Saturday, May 11, 2019

WALL STREET PLUNDERS! - UBER IPO IS BILLIONS FOR INVESTORS AND MORE EXPLOITATION FOR WORKERS... Must be like Amazon!

The Uber IPO: Billions for investors, increased exploitation for workers

11 May 2019
The valuation of ride share company Uber hit $82.4 billion after an Initial Public Offering (IPO) of its stock on Thursday, one of the largest IPOs in the US since Facebook. The sale further enriched investors while raising some $8 billion for the company.
Major investment houses, including Goldman Sachs and Morgan Stanley, underwrote the IPO. Other wealthy investors stood to gain huge sums, with some Goldman Sachs clients pocketing $1 billion. The stake of Uber founder Garret Camp is now worth $3.7 billion, while cofounder Travis Kalanick owns $5.3 billion in Uber stock.

★ ★ ★ ★

### Directives
1. According to the Uber IPO article, what was Uber's valuation after its Initial Public Offering?
2. Reproduce everything in the Uber IPO article from "11 May 2019" down to "in Uber stock.", substituting "Goldman" for "Goldman Sachs" at each occurrence.
3. List every dollar amount stated in the Uber IPO article.

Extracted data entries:
★ ★ ★ ★

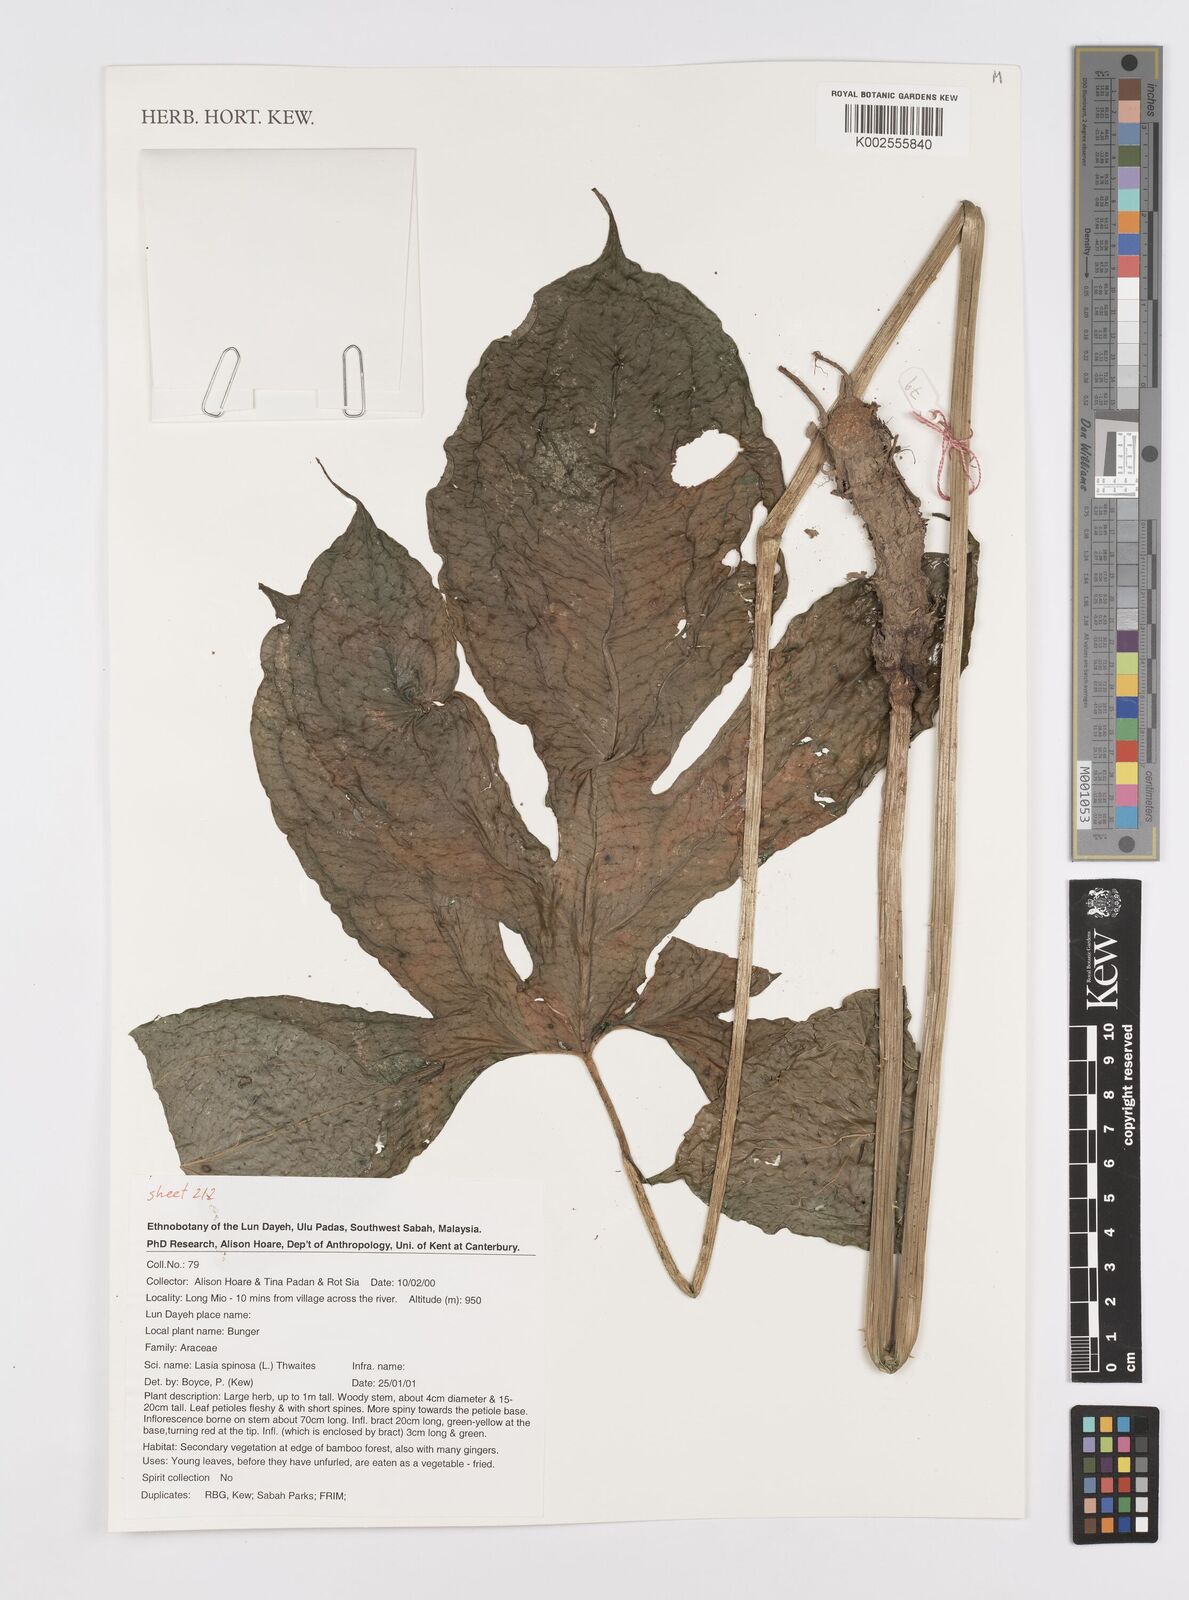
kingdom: Plantae
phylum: Tracheophyta
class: Liliopsida
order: Alismatales
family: Araceae
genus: Lasia
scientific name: Lasia spinosa
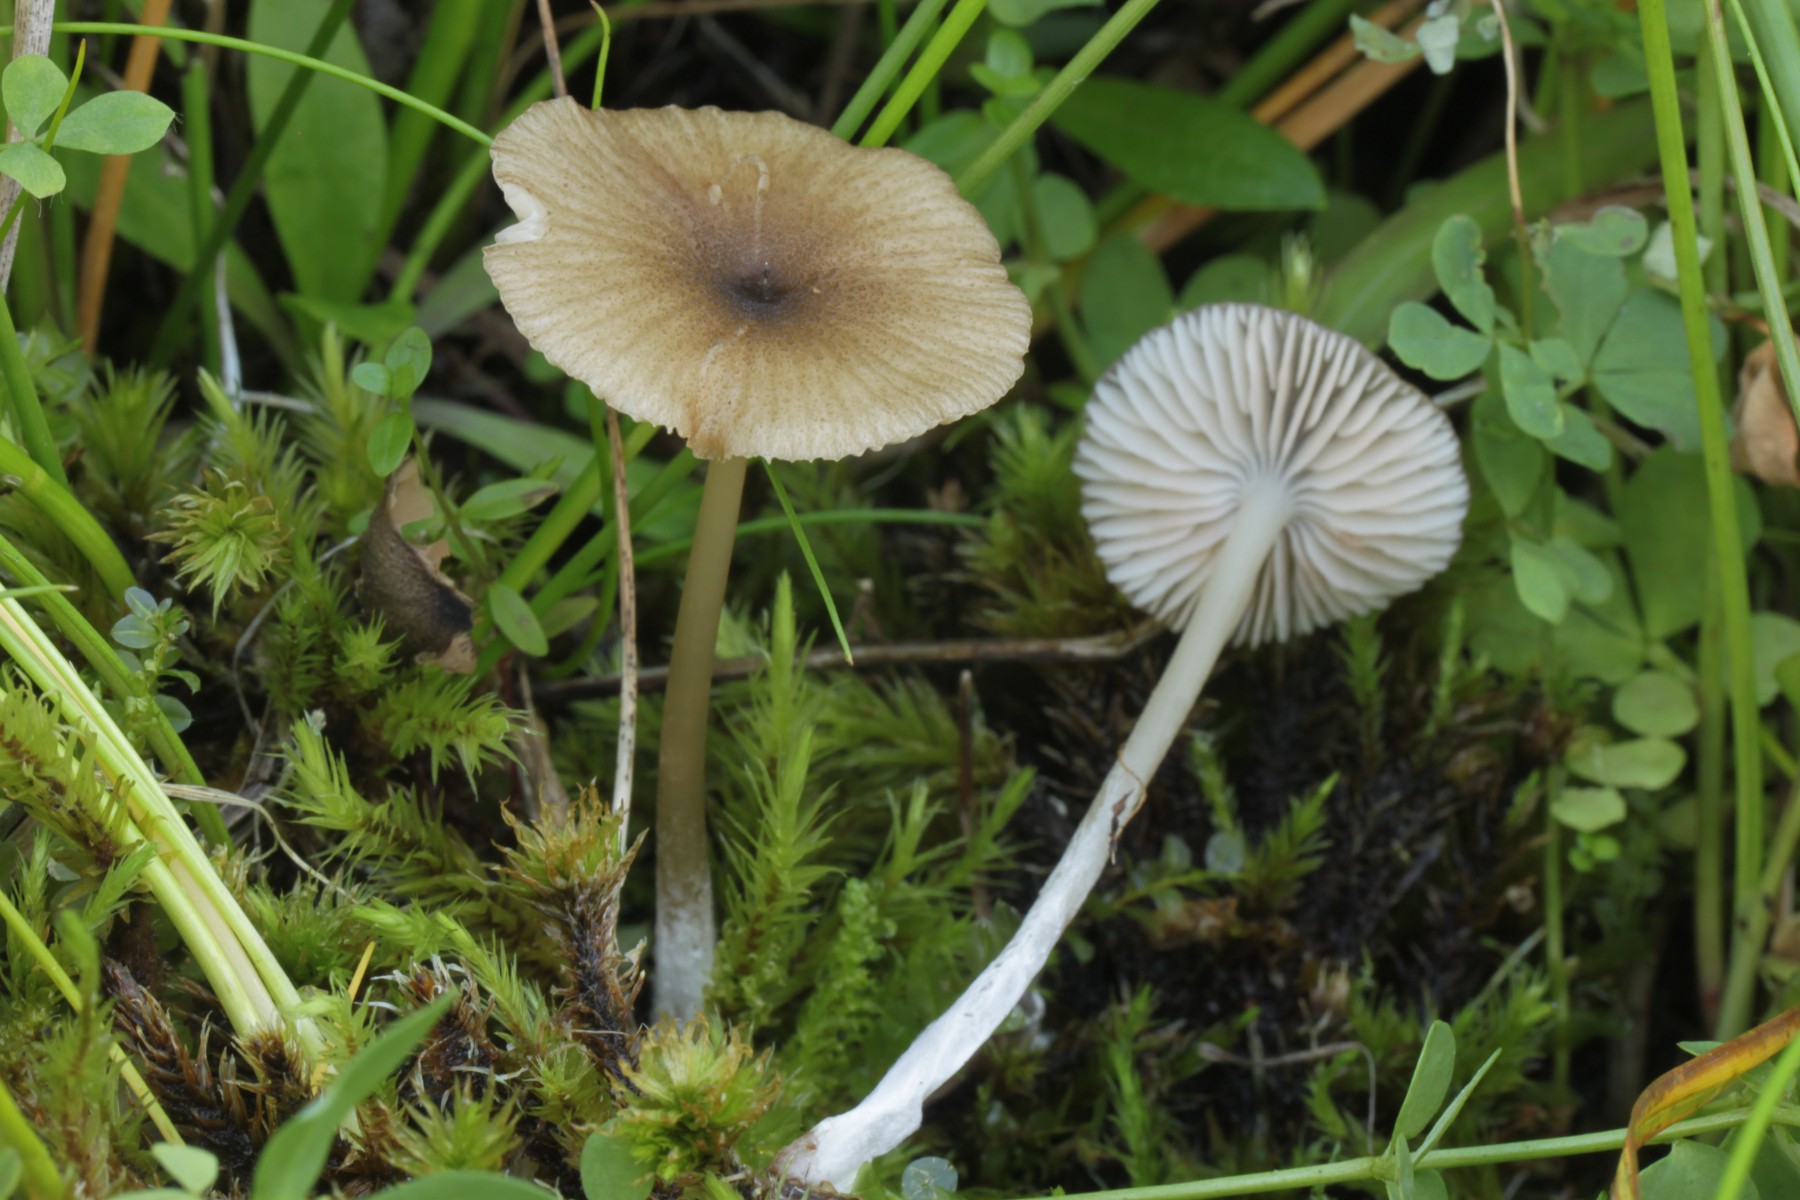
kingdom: Fungi
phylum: Basidiomycota
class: Agaricomycetes
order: Agaricales
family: Entolomataceae
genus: Entoloma
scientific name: Entoloma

★ ★ ★ ★

### Results of the tasks
1. $82.4 billion

2.
11 May 2019
The valuation of ride share company Uber hit $82.4 billion after an Initial Public Offering (IPO) of its stock on Thursday, one of the largest IPOs in the US since Facebook. The sale further enriched investors while raising some $8 billion for the company.
Major investment houses, including Goldman and Morgan Stanley, underwrote the IPO. Other wealthy investors stood to gain huge sums, with some Goldman clients pocketing $1 billion. The stake of Uber founder Garret Camp is now worth $3.7 billion, while cofounder Travis Kalanick owns $5.3 billion in Uber stock.

3. $82.4 billion, $8 billion, $1 billion, $3.7 billion, $5.3 billion